### Problems to solve
1. In the forum excerpt, what book is given as the source of the Aaron Copland quotation?
2. Reproduce the forum excerpt word for word from "Quote from: k" up to and including "me) than no 1.".
3. List every composer whose music snyprrr likens to the first two movements of Honegger's String Quartet No. 2 in the forum excerpt.

(Excerpt to read begins)

Quote from: k a rl h e nn i ng on June 01, 2009, 04:14:38 AM
Say more, Jeffrey?  When did he write it? &c.

Karl will get back to you on that.

Jeffrey
"Courage is going from failure to failure without losing enthusiasm" (Churchill).

'The test of a work of art is, in the end, our affection for it, not our ability to explain why it is good' (Stanley Kubrick).

not edward

Quote from: erato on June 02, 2009, 01:07:33 AM
They're better (or at least; better liked by me) than no 1.
Seconded. I think they're obvious ancestors to the 2nd symphony, with similar harmonic, melodic and rhythmic features.
"I don't at all mind actively disliking a piece of contemporary music, but in order to feel happy about it I must consciously understand why I dislike it. Otherwise it remains in my mind as unfinished business."
-- Aaron Copland, The Pleasures of Music

snyprrr

First off, excuse me, but it hasn't been 120 days since this thread was up, right? I thought,...ah,...oh, well, BUTtt!!!...

FINALLY!!

After many years, and even many more, and also in consideration of the scarcity of these pieces, I finally got the Honegger SQs 1-3/Erato Qrt. (Ermitage). Well, I don't know how many of you out there are familiar with them, but, I'm going to give all three an,... are ya ready?,...ah?,...YES!!!,...UNQUALIFIED MASTERPIECES in all capitals, fer sher!



The library has 2, maybe three of Honegger Complete Chamber Music on Timpani, but never have I heard the SQs. And, since Honegger became my, oh how do you say it?.... nizzle? hearing these has always been there, though Amazon has been dry of the Timpani SQs (Ludwig), and the Erato, in two different guises (Ermitage with the pic of the group on the cover, and Aura, with abstract painting, and I say, must they not be the same performance???), the Erato has been very expensive (currenty @$40). I thought I paid a hefty @22, but, I will tell you

GOD, in Jesus' name,... I will say yay, prompted me to bid $22 and I tell you I wouldn't have gotten it for less at the last second, so, Praise the Lord, haha! (where's the angel smilee??? :o) I know it's a total deal, but I was not expecting to pay the full, so when I "heard" the number, I gladly submitted. I DO NOT RECOMMEND tempting the Lord, however,... I'm just sayin'. :) Don't Diner me!



So, therefore, with greatest anticipation did I receive yon mail the other day. Ohhh, the cover, ahhh, the spine. We go for No.2 first. and

KA-POWWW!!!... ...
I am hearing for the first time the very closest thing to Szymanowski's first mvmts. of both of his SQs, that ecstatic, longing, plus,... and that's not all folks, but the best in Janacek, Bartok, Hindemith, Prokofiev, and the like (Pijper, especially), the very cream of early-mid 20th century SQ literature, it's all there in there in the first two mvmts. of this three mvmt. work. For me, the finale was a wee bit of a let down after the incredible first two mvmts., seeming not as focused, as if from another SQ, but, I'm warming to Honegger's choice,... right! No, this SQ shot right up into an already bulging core of masterpieces that I thought had seen it's last new member (though, also this year, Novak No.3 ). For those of you who haven't heard, I'll just let you drool, but the first two mvmts. are, I'll say it, transcendental Honegger.

(Excerpt to read ends)
(Extracted material begins)

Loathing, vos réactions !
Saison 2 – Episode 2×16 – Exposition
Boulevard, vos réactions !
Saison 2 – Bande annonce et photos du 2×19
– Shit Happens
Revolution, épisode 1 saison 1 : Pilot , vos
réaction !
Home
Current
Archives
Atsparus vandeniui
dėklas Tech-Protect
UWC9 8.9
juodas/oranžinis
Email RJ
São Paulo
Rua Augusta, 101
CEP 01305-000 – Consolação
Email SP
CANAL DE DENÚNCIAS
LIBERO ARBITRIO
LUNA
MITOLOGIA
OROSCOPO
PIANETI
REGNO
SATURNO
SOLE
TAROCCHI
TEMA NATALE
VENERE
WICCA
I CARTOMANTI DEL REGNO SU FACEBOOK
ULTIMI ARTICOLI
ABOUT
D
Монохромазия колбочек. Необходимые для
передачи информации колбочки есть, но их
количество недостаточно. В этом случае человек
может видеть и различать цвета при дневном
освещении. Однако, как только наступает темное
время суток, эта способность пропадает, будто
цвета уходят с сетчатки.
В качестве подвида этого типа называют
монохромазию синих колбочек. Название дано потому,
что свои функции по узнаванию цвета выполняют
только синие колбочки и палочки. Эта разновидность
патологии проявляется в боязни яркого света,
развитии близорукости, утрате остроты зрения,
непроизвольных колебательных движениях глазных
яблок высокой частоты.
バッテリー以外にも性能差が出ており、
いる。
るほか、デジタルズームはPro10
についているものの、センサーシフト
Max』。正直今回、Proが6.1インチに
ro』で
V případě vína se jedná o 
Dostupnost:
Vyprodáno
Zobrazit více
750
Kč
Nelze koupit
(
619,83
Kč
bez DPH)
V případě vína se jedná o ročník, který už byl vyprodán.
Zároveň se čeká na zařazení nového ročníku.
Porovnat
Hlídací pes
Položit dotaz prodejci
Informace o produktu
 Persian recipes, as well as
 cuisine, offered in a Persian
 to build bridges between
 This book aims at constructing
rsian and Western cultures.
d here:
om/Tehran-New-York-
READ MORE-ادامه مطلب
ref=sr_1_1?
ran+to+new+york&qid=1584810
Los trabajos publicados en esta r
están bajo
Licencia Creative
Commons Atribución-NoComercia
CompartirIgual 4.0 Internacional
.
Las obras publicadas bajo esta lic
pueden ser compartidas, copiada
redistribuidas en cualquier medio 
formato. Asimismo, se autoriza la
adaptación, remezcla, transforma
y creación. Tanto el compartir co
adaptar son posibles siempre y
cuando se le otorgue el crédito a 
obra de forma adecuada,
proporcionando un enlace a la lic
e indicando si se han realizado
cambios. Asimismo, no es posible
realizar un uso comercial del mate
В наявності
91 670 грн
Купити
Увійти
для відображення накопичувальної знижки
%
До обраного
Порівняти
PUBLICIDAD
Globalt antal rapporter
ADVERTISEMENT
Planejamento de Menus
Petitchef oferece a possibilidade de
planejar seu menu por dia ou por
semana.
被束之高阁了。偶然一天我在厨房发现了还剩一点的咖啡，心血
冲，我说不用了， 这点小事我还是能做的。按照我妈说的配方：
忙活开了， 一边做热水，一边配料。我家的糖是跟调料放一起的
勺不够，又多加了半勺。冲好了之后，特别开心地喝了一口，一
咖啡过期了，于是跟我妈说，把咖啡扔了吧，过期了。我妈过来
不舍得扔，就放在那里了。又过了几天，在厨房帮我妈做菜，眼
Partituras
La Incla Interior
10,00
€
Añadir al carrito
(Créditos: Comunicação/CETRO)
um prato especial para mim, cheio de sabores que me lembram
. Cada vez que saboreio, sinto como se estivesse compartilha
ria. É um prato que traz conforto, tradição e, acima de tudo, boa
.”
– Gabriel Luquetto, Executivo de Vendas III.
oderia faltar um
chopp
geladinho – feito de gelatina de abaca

(Extracted material ends)

### Task results
1. The Pleasures of Music

2.
Quote from: k a rl h e nn i ng on June 01, 2009, 04:14:38 AM
Say more, Jeffrey?  When did he write it? &c.

Karl will get back to you on that.

Jeffrey
"Courage is going from failure to failure without losing enthusiasm" (Churchill).

'The test of a work of art is, in the end, our affection for it, not our ability to explain why it is good' (Stanley Kubrick).

not edward

Quote from: erato on June 02, 2009, 01:07:33 AM
They're better (or at least; better liked by me) than no 1.

3. Szymanowski, Janacek, Bartok, Hindemith, Prokofiev, Pijper